By: Express News Service | New Delhi | Published: December 16, 2017 2:43 AM
The topic of the discussion was Data Protection and Privacy: Where Are We in India and What’s the Future.(Reuters)
Stricter laws for data protection will not necessarily lead to stifling of the Internet economy, and people need to be at the centre of any data protection law, a panel at The Indian Express Thinc on Thursday said. The panel consisted of legal researcher Usha Ramanathan, journalist Nikhil Pahwa, Deputy Director General at the Department of Telecommunications in the Union Ministry of Communications G N Nath, and public policy expert Malavika Raghavan.
The topic of the discussion was Data Protection and Privacy: Where Are We in India and What’s the Future. Though the discussion was about the wider scope of data protection, Aadhaar and related issues of privacy inevitably became the primary focus. Ramanathan at the start of the discussion mentioned that it was while arguing over the challenge to Aadhaar in the Supreme Court that the Union government stated that Indians did not have a fundamental right to privacy, which “told us what the intention” with Aadhaar was. If the data protection framework protects the Unique Identification Authority of India, Ramanathan added on the upcoming law on data protection, then it will fail. “Can’t save the UID and have data protection,” she said, adding that India was becoming a surveillance society from a surveillance state.

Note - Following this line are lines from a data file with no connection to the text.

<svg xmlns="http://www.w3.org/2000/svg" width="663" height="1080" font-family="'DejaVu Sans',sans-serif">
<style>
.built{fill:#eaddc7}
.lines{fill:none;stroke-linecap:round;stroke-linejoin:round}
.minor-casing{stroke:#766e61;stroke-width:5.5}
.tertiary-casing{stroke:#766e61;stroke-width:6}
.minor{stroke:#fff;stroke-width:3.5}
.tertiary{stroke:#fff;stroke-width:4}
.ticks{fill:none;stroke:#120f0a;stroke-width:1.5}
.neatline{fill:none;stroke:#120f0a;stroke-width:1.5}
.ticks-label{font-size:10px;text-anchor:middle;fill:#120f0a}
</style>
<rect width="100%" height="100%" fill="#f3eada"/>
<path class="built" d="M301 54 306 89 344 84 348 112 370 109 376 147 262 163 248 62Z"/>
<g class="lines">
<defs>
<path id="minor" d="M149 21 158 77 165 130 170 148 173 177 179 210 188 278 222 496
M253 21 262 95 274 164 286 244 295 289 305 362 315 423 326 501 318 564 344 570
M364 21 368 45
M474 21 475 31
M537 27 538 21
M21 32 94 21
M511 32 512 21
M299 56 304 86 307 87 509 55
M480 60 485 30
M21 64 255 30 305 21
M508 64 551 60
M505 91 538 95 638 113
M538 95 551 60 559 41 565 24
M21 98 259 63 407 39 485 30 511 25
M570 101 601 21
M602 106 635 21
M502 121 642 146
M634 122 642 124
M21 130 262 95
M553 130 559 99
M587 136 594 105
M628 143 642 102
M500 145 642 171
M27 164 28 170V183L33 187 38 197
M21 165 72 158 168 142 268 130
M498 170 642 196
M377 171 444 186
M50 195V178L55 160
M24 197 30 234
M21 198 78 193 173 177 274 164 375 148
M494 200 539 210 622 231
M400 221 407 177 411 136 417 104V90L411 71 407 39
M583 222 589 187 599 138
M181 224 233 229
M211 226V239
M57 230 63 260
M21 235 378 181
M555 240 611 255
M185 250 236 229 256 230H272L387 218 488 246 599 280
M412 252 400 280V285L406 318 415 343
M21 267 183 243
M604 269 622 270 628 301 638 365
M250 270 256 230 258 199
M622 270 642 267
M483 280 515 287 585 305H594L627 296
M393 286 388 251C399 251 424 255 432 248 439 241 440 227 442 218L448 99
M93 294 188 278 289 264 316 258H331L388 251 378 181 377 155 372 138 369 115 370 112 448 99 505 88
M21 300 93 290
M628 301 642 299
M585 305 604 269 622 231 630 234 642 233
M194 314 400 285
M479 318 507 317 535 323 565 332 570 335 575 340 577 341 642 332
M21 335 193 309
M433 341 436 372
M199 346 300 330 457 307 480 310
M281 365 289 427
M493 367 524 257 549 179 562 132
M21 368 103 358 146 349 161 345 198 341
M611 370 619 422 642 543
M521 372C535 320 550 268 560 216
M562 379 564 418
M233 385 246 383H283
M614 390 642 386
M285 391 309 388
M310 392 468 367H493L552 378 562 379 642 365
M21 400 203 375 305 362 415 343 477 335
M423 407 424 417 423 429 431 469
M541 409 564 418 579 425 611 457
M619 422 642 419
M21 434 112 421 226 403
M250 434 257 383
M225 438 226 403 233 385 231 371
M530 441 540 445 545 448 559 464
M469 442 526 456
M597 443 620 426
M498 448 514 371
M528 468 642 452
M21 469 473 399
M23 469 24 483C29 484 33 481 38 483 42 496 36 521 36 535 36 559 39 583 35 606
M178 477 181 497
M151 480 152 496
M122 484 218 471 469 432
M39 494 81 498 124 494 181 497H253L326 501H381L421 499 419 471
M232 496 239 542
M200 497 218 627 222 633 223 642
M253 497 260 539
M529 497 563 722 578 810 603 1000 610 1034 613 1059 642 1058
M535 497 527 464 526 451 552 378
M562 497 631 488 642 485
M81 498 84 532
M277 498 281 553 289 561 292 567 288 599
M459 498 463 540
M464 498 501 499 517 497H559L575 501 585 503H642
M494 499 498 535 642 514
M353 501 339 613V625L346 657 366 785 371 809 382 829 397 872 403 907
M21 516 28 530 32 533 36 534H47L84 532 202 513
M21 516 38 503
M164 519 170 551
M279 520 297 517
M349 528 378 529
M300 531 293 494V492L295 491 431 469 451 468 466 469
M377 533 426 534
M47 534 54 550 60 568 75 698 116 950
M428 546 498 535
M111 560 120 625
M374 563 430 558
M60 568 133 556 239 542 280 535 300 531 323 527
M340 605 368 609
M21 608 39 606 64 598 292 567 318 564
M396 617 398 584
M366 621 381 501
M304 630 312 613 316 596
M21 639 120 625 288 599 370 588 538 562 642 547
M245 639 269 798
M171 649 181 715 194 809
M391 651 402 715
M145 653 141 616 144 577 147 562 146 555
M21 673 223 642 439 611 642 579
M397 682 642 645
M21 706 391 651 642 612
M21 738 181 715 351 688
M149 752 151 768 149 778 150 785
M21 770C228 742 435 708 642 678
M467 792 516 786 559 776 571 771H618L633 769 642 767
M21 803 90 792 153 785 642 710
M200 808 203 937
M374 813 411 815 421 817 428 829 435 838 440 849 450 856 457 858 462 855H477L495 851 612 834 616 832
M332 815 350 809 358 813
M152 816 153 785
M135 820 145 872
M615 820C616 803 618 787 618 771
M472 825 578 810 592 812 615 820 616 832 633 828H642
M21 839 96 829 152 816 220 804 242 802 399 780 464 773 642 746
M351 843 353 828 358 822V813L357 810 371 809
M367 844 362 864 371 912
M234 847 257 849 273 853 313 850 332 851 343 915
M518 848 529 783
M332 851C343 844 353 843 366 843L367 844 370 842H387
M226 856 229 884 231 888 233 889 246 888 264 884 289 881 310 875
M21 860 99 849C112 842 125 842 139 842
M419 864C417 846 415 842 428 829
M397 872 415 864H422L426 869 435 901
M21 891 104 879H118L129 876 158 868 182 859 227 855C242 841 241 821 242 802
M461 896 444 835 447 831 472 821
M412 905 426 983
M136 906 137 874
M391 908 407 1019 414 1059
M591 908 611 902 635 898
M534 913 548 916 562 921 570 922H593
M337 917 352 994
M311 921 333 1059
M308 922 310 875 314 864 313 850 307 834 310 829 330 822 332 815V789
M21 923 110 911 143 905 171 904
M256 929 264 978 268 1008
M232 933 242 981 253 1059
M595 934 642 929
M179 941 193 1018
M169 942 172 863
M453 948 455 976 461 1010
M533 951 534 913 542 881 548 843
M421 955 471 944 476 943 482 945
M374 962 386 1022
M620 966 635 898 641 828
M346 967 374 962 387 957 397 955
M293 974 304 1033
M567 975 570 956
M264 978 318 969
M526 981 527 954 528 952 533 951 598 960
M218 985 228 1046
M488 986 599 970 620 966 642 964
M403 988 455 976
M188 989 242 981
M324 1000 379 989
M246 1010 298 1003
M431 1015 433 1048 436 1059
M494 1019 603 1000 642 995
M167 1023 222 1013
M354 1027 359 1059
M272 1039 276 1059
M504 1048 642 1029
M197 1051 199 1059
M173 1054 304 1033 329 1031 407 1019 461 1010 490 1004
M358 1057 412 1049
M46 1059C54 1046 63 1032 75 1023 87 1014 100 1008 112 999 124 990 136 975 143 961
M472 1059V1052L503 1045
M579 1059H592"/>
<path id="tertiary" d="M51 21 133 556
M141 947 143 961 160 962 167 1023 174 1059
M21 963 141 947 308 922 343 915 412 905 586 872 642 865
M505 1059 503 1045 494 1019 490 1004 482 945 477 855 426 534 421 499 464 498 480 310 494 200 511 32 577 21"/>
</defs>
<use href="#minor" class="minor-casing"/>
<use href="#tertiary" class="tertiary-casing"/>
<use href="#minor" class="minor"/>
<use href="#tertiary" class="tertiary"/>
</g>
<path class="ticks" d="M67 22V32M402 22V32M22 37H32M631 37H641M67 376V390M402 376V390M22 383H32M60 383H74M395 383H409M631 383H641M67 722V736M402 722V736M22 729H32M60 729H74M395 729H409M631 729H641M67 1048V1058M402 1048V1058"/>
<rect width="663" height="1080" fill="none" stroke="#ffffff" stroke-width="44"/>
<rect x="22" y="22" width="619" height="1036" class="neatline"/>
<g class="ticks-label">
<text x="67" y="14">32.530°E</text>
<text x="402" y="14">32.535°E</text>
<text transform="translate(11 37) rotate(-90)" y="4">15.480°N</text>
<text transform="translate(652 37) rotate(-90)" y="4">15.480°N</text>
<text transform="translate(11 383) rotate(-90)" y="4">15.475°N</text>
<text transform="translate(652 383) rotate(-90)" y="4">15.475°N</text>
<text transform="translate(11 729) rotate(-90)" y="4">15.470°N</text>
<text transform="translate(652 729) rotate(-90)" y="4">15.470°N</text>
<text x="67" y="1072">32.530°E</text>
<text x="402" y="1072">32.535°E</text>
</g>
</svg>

Nath of the Communications Ministry said that there are already domain-specific laws that protect data of consumers, even if the country lacks an overarching data protection legislation. He admitted that mobile applications, which are a large collector of consumer data today, is an unregulated space.
Giving the example of industry-specific data protection rules, he mentioned that in the telecom space the licensing agreement any service provider has to sign includes provisions on how the data will be stored and used. He also emphasised that Aadhaar was just an identity, a number, which carried attributes like the biometric and demographic details.
Pahwa said there is a growing fatalism among people regarding allowing companies and governments to collect data about them. With larger private companies continuously collecting data on people, Pahwa said nations across the world are feeling “insecure” because private internet companies have more data on citizens than governments. Further, he said that people do not have any control on the kind of data being collected about them, or how and when it is being done. Today the government demands privacy for itself while arguing for transparency from the citizens, Pahwa said.
The idea that there cannot be stricter laws for data protection alongside a growing Internet economy was a false binary, Raghavan said. She added that both the government and private companies were just gathering data because the cost of data storage was very less and it led to irrelevant data being collected. Ramanathan stressed the idea that as the government prepares a new data protection law it must keep people in mind. The balance between innovation and privacy must lean towards people’s rights, and not the industry, she said. “The balance cannot be what will suit the industry,” she said, added that it must be within the framework of the Indian Constitution respecting people’s rights. “Data protection is not about protecting data, it is about protecting the people.” The discussion was moderated by Assistant Editor, The Indian Express, Shruti.